(READING PASSAGE)

Jennifer Donnelly


Jennifer Donnelly is an American writer of young adult fiction best known for the historical novel A Northern Light.
A Northern Light was published as A Gathering Light in the U.K. There, it won the 2003 Carnegie Medal, recognizing the year's outstanding children's book. For the 70th anniversary of the Medal a few years later, it was named one of the top ten winning works, selected by a panel to compose the ballot for a public election of the all-time favorite. Similarly, it was named one of Time Magazine's 100 Best Young Adult Books of All Time in 2015.

Early life

Donnelly was born in Port Chester, New York. Her paternal great-grandparents immigrated from Dublin, Ireland to New York state and settled in the Adirondack region where her grandmother worked at a hotel on Big Moose Lake, the setting for A Northern Light. Donnelly's own childhood was divided between the communities of Rye and Port Leyden, New York.
Donnelly attended the University of Rochester, majoring in English Literature and European History and graduating magna cum laude with distinction in English Literature. She also attended Birkbeck College, University of London, in England.

(End READING PASSAGE)
(GIVEN RECORDS)

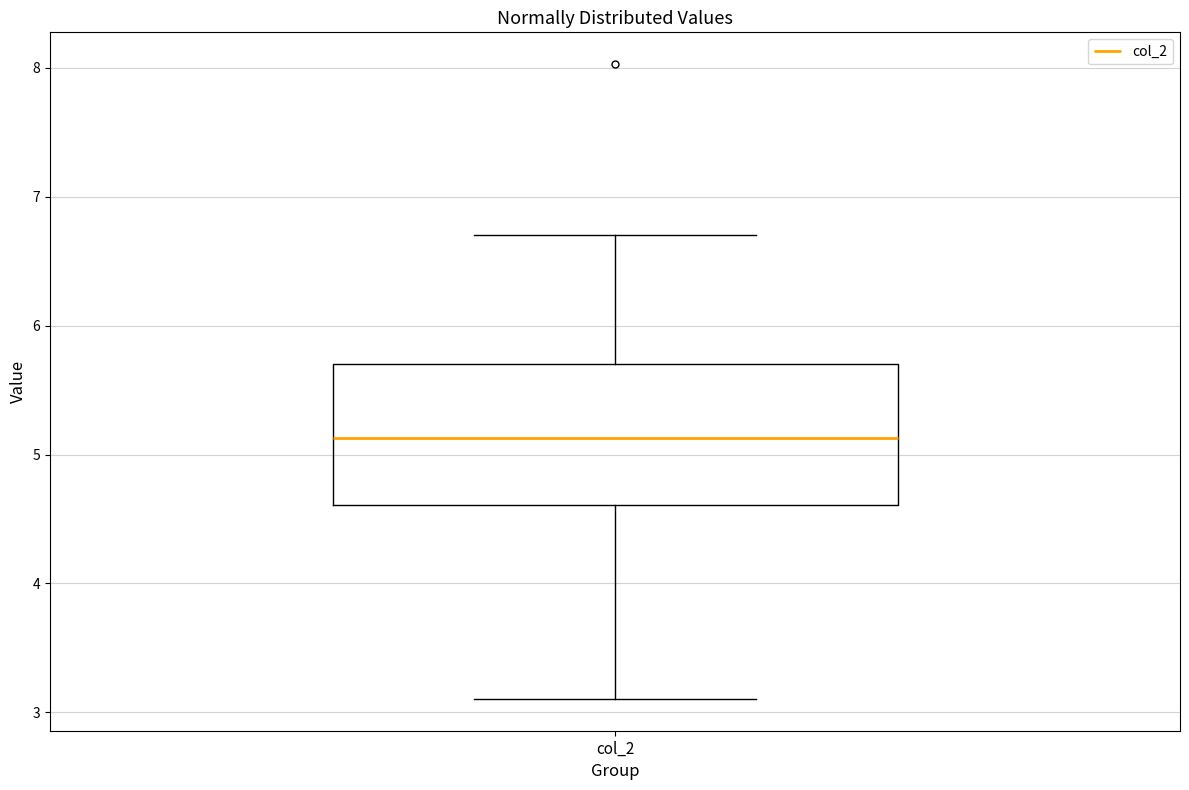

Transcribe this box plot: give where the median line is, the range the box spans, and where the two whiskers end, as read against the y-axis. The values are not printed on the chart, so give them approximately, as read against the axis.

median 5.1, box 4.6 to 5.7, whiskers 3.1 to 6.7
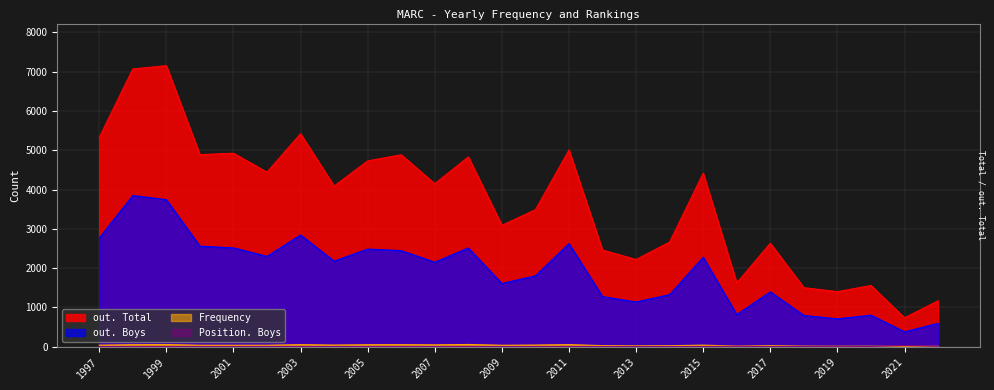

What is the difference between the second highest and minimum values in the out. Total series?

6336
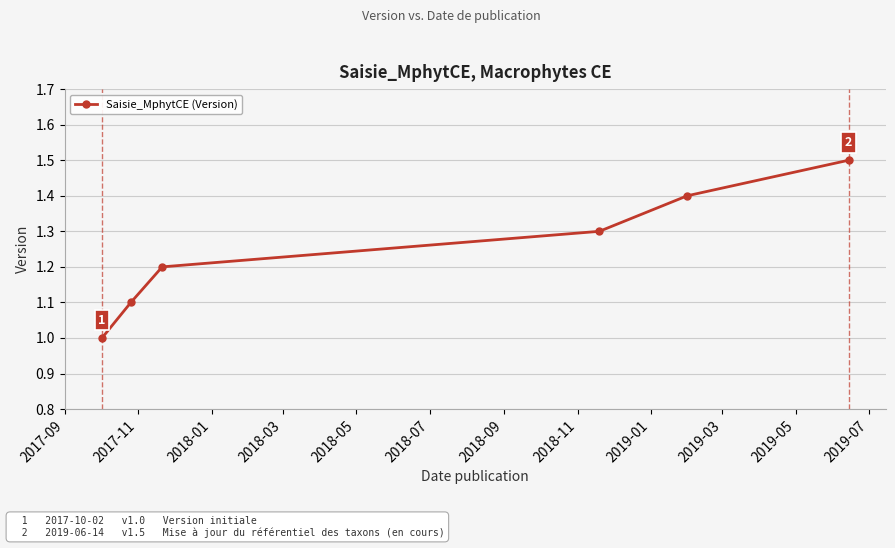

True or false: there are more than 1 points higher than both neighbors.

False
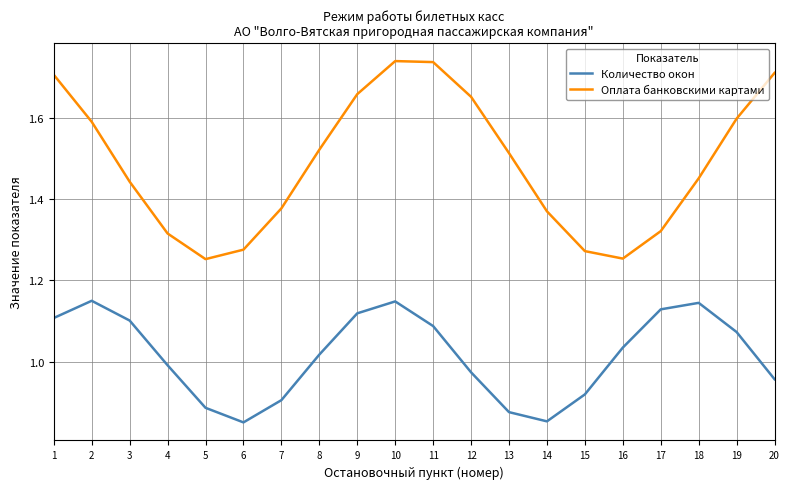

At how many categories does at least one series exceed 1?

20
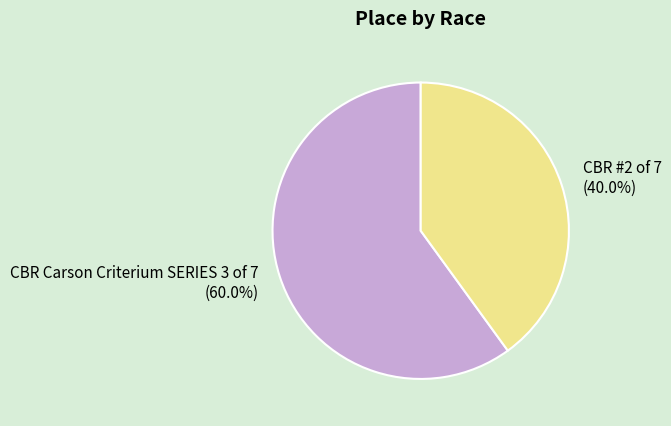

Count the number of slices in the pie.

2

(End GIVEN RECORDS)

TO-DO ITEM:
Please explain, using the Jennifer Donnelly article, why a panel picked ten winning works for the Carnegie Medal's 70th anniversary.

EXERCISE RESULT:
The panel chose the ten winning works to make up the ballot for a public election of the all-time favorite Carnegie Medal winner. A Northern Light, published in the U.K. as A Gathering Light, was one of the ten.